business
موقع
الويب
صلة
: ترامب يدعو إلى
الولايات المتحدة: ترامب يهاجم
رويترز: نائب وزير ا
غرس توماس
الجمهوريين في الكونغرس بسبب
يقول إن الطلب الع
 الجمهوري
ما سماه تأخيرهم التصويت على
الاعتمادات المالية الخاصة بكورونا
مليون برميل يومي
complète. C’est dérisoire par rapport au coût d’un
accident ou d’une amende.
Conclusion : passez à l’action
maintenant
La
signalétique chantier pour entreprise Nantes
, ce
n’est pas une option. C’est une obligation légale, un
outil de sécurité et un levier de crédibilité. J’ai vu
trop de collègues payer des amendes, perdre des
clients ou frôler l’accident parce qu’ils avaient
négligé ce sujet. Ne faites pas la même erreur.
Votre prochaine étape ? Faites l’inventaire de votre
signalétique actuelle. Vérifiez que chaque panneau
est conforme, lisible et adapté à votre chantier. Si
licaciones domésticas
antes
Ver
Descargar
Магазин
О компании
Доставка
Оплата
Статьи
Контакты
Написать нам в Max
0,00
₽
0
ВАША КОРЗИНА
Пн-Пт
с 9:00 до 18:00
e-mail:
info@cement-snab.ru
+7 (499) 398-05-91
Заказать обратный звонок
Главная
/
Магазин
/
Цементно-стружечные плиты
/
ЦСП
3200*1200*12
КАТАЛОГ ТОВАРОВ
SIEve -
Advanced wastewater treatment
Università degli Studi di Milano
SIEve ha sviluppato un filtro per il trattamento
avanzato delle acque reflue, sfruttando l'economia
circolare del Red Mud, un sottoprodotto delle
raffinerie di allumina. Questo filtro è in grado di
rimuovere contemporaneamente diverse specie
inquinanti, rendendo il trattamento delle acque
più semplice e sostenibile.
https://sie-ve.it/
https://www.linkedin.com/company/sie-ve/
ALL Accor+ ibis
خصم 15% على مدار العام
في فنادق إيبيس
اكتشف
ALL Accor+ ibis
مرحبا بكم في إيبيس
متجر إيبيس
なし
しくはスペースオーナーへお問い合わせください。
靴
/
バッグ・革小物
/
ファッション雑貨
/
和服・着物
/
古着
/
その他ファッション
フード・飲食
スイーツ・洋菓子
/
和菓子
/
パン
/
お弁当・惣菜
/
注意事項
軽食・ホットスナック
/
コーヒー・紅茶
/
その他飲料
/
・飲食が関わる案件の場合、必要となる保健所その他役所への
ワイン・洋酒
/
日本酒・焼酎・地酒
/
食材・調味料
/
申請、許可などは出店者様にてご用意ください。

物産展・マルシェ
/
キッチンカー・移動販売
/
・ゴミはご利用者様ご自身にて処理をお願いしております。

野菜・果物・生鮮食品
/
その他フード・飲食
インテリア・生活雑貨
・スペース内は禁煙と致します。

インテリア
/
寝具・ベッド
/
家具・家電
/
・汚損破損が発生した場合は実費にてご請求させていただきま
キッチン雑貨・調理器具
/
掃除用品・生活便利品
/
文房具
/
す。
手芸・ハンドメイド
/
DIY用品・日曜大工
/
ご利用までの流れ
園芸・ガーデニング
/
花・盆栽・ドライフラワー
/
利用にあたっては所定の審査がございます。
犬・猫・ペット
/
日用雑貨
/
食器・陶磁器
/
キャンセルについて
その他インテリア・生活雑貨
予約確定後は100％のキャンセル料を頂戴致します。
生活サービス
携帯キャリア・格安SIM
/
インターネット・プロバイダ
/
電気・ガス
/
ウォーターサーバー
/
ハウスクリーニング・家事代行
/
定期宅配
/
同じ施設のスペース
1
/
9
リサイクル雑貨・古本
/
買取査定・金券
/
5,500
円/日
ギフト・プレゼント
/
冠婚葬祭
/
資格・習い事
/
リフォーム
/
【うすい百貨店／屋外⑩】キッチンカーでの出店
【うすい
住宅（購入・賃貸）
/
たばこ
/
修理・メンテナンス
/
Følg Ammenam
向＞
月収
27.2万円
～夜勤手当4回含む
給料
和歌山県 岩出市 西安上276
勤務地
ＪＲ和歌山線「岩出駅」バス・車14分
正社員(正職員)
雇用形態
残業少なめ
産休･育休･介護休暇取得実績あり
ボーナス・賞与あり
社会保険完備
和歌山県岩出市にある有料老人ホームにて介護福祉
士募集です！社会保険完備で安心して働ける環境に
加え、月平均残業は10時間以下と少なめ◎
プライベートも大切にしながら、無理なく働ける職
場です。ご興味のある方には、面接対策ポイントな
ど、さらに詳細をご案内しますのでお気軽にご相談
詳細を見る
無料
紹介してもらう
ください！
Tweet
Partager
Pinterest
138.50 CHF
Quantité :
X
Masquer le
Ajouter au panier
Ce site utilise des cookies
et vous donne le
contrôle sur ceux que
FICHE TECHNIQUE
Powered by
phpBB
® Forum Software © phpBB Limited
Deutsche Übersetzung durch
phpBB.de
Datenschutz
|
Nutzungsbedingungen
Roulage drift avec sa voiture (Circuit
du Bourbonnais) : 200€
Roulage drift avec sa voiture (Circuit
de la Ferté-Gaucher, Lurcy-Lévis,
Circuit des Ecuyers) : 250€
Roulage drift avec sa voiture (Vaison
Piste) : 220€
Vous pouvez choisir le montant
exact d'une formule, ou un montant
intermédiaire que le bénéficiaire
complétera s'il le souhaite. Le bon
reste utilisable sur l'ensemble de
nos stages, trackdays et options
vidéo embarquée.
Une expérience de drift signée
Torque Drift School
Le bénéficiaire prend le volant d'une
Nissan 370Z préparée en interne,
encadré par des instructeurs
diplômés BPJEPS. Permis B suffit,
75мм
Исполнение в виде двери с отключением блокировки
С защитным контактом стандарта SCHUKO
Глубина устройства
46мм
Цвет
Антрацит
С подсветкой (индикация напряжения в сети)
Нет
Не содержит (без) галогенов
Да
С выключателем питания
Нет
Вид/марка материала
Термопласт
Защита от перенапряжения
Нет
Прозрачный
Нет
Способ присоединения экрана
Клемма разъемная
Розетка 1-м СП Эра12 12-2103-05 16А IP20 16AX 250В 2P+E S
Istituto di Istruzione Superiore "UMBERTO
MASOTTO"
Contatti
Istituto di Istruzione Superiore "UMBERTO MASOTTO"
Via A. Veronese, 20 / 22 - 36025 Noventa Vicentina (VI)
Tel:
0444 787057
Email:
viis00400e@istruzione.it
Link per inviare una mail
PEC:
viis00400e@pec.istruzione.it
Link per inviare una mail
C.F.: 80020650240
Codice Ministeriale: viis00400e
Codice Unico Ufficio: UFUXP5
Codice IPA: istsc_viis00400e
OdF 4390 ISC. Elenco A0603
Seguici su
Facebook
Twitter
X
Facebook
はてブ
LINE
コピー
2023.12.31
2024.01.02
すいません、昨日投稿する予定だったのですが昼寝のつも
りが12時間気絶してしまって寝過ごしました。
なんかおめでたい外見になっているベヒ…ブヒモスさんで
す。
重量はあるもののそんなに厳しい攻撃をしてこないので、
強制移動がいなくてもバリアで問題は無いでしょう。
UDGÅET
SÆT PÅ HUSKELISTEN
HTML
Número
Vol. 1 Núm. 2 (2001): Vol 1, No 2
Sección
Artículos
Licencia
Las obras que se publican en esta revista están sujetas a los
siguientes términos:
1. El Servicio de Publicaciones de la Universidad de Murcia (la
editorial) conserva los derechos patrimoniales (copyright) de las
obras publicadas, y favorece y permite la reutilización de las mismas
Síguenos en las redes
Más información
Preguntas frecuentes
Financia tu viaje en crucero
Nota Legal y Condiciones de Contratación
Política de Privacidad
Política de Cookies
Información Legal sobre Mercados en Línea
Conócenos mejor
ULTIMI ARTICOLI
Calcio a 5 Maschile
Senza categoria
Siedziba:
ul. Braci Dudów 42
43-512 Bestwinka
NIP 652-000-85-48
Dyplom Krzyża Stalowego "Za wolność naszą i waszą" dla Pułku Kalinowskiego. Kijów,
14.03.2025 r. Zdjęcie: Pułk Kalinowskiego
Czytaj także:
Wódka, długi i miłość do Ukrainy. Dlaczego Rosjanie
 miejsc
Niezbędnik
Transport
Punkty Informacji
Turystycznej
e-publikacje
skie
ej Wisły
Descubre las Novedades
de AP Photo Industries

----

* DESCRIPTION OF THE TASK *
For the listing above, print only the lines starting at the line containing "مليون برميل يومي" and ending at the line containing "outil de sécurité", exactly, both included.

* THE COMPLETED TASK *
مليون برميل يومي
complète. C’est dérisoire par rapport au coût d’un
accident ou d’une amende.
Conclusion : passez à l’action
maintenant
La
signalétique chantier pour entreprise Nantes
, ce
n’est pas une option. C’est une obligation légale, un
outil de sécurité et un levier de crédibilité. J’ai vu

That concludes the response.